Economists say the federal budget is a step in the right direction in addressing the economy's structural problems, but more can be done.
The budget is expected to have a minimal impact on the economy in the next financial year as most of its cuts will only kick in after that.
"This budget takes a small step down that road [of structural tightening], but ... it is too small and doesn't start for a full year from now," Deutsche Bank economists Adam Boyton and Phil O'Donaghoe said.
Barclays chief economist Kieran Davies said the government needed to make more of a concerted effort to bring the budget back to surplus in the next few years, given the imminent end of the mining investment boom and lower commodity prices.
National Australia Bank economists Alan Oster and Rob Brooker described the budget as a "fairly timid initial approach" to addressing the deficit that was more in line with a "soft economy".

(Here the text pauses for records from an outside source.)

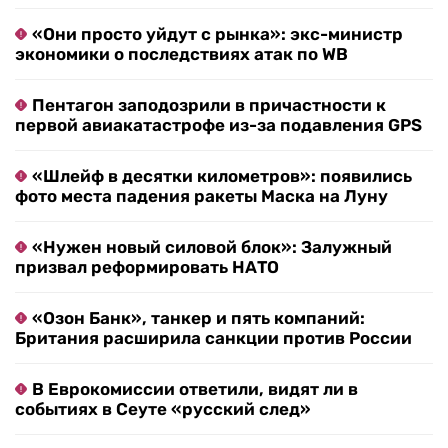
«Они просто уйдут с рынка»: экс-министр
экономики о последствиях атак по WB
Пентагон заподозрили в причастности к
первой авиакатастрофе из-за подавления GPS
«Шлейф в десятки километров»: появились
фото места падения ракеты Маска на Луну
«Нужен новый силовой блок»: Залужный
призвал реформировать НАТО
«Озон Банк», танкер и пять компаний:
Британия расширила санкции против России
В Еврокомиссии ответили, видят ли в
событиях в Сеуте «русский след»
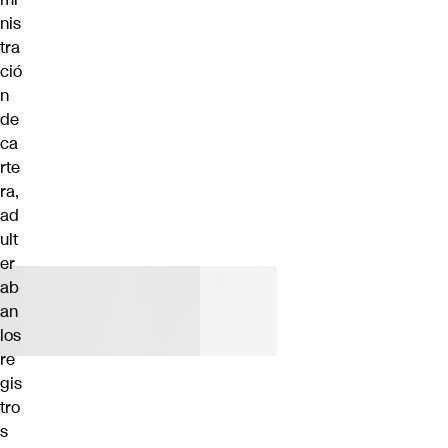
nis
tra
ció
n
de
ca
rte
ra,
ad
ult
er
ab
an
los
re
gis
tro
s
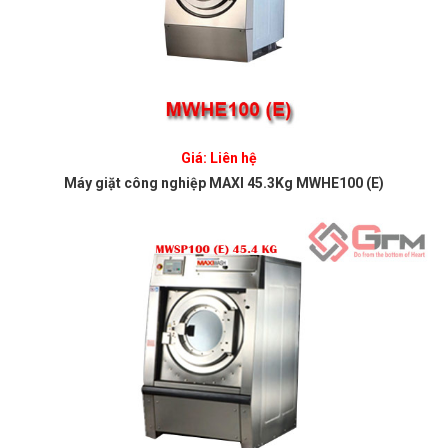
Giá: Liên hệ
Máy giặt công nghiệp MAXI 45.3Kg MWHE100 (E)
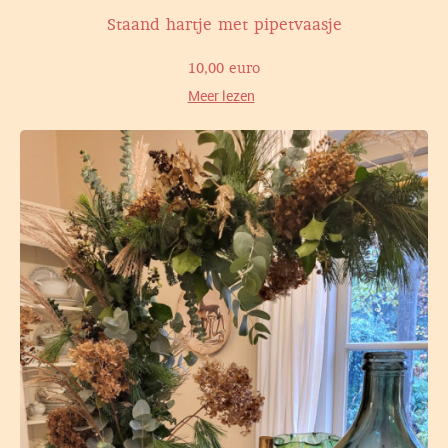
Staand hartje met pipetvaasje
10,00 euro
Meer lezen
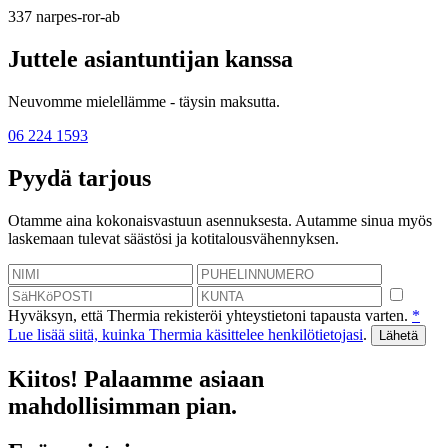
337
narpes-ror-ab
Juttele asiantuntijan kanssa
Neuvomme mielellämme - täysin maksutta.
06 224 1593
Pyydä tarjous
Otamme aina kokonaisvastuun asennuksesta. Autamme sinua myös
laskemaan tulevat säästösi ja kotitalousvähennyksen.
Hyväksyn, että Thermia rekisteröi yhteystietoni tapausta varten.
*
Lue lisää siitä, kuinka Thermia käsittelee henkilötietojasi
.
Kiitos! Palaamme asiaan
mahdollisimman pian.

"From a structural viewpoint nearly all of the heavy hitting is from the revenue side and most is done in the out years," they said.
Mr Davies said he doubted the budget would alter the Reserve Bank's outlook for the economy, with governor Glenn Stevens likely to keep interest rates lower for longer.
HSBC chief economist Paul Bloxham said the modest steps towards fiscal consolidation meant the central bank was unlikely to claim it would be a drag on growth, possibly reducing the need for another rate cut.
Financial markets are pricing in a 17 per cent chance the Reserve Bank will reduce the cash rate in June for the second consecutive month, and a chance of at least one more cut by the end of this year.